# Boston Acoustic VS series mounting posts?



## beuoy (May 12, 2010)

Hi all,

I am trying to find mounting posts for a Boston Acoustic VS 325C. I have the wall mount bracket I just don't have the posts (that hold it to the speaker) and I can't seem to get anything to thread into the mounting ports. I remember not having them, in the box, when I first got the speaker. However I wasn't planning on wall mounting them so I didn't worry about it. Now, a few years later, things have changed.

If I can just get the specs. for the posts I can either make them or find a suitable alternative.
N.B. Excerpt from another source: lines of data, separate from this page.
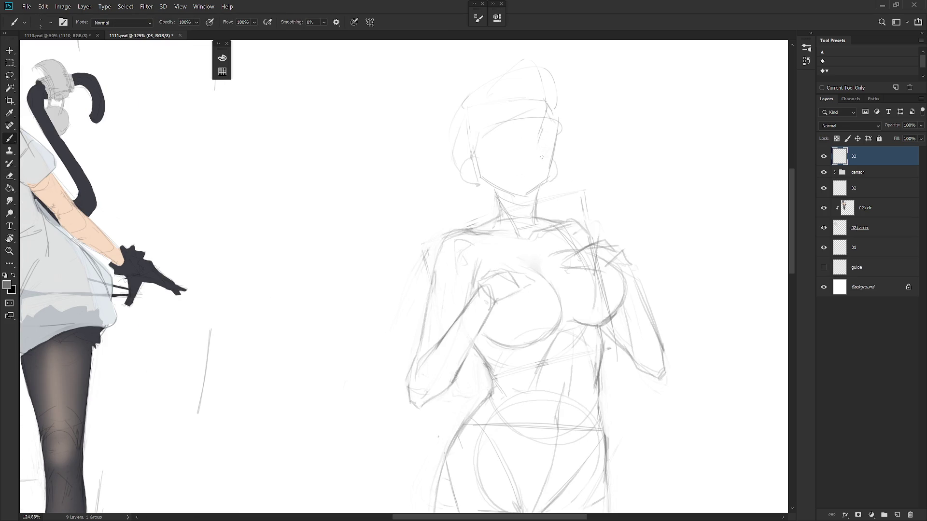
drag(541, 159, 548, 154)
drag(538, 166, 544, 167)
drag(540, 165, 544, 168)
scroll(546, 164, down, 2)
scroll(525, 216, down, 3)
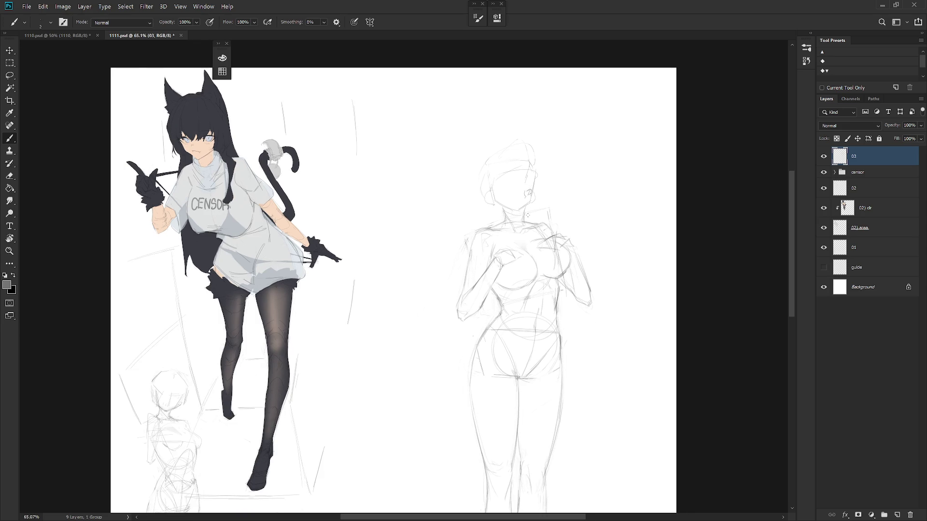
scroll(529, 177, up, 2)
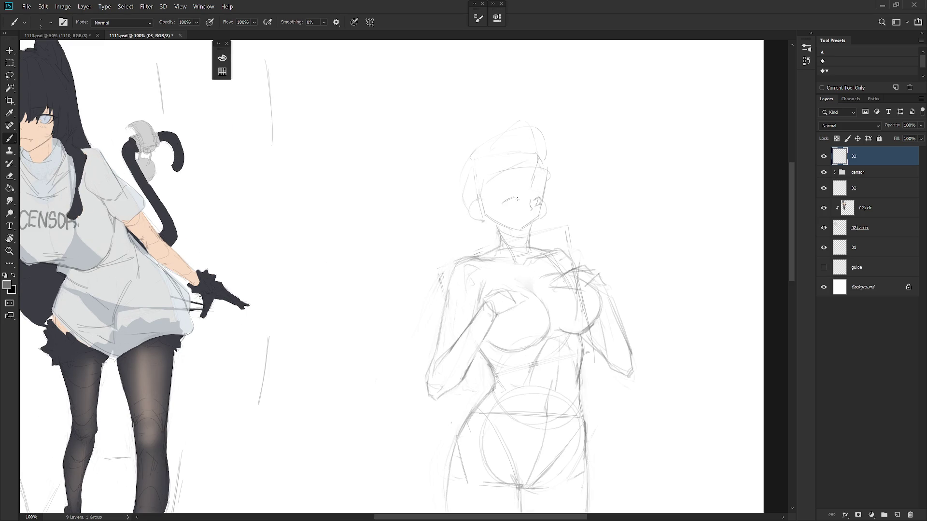
Undo the closed-eye arc and redraw the marks inside the left eye.
key(ctrl+z)
drag(511, 203, 516, 205)
scroll(548, 191, down, 5)
scroll(555, 203, up, 5)
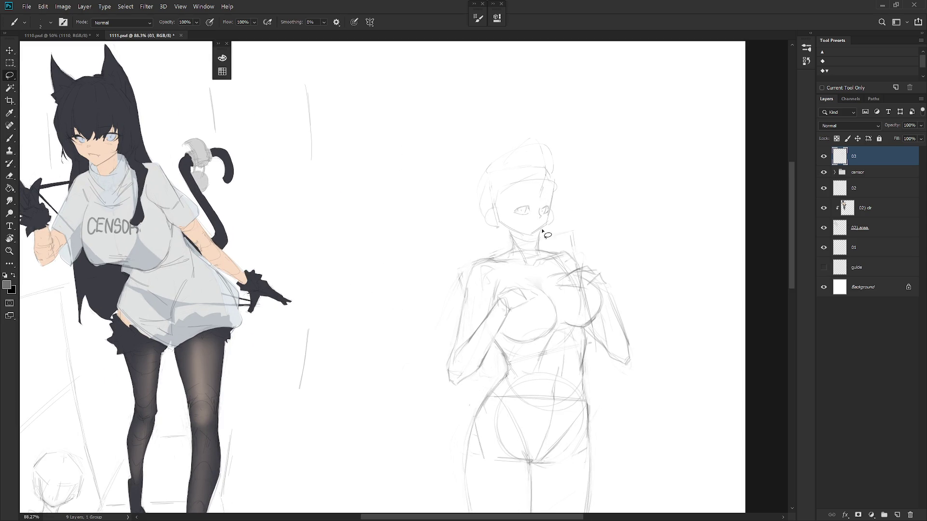
Lasso the sketch's eyes, adjust their position and deselect.
key(l)
drag(546, 217, 539, 222)
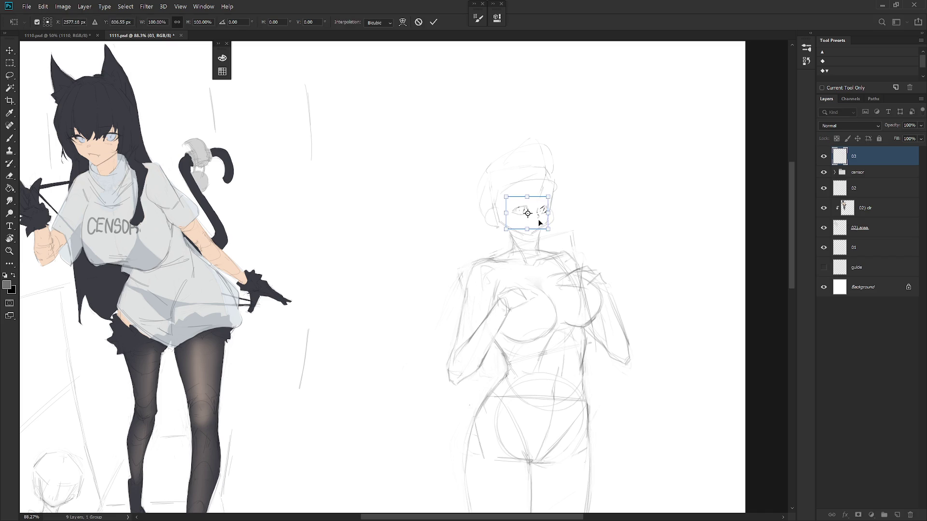
key(Return)
key(ctrl+d)
Try redrawing the mouth as a small brush curve, then undo it.
key(b)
I've tried every thread pattern I can imagine and nothing holds well enough for me to trust it. Even tried to pull one of the drivers to get a glimpse at what I'm dealing with but they are glued in. Besides, it's too nice a speaker for me to hack.:yikes: 

Just hoping someone can point me in the right direction.

Thanks,
Ken


----------



## tonyvdb (Sep 5, 2007)

Hi Ken,
Have you tried contacting either the place where you bought the speakers or Boston Acoustics themselves? I'm sure something can be bought that will work.


----------



## Tonto (Jun 30, 2007)

+1 with Tony. If that fails, I would get a thread guage (looks kinda like a key, a set will have multiple guages that you simple slide into the hole. The one that matches the thread design will be the one that determines the correct thread pattern) to make sure you are getting the correct bolt.

Here is one for $3.88.

http://www.ebay.com/itm/Starrett-5-32-82-screw-thread-pitch-gages-gage-toolmaker-tool-/331427592400?pt=LH_DefaultDomain_0&hash=item4d2a9fb8d0#ht_155wt_1105


----------



## willis7469 (Jan 31, 2014)

Good points fellas. 
Try here also. 
http://www.bostonacoustics.com/US/Support/Pages/order-parts.aspx


----------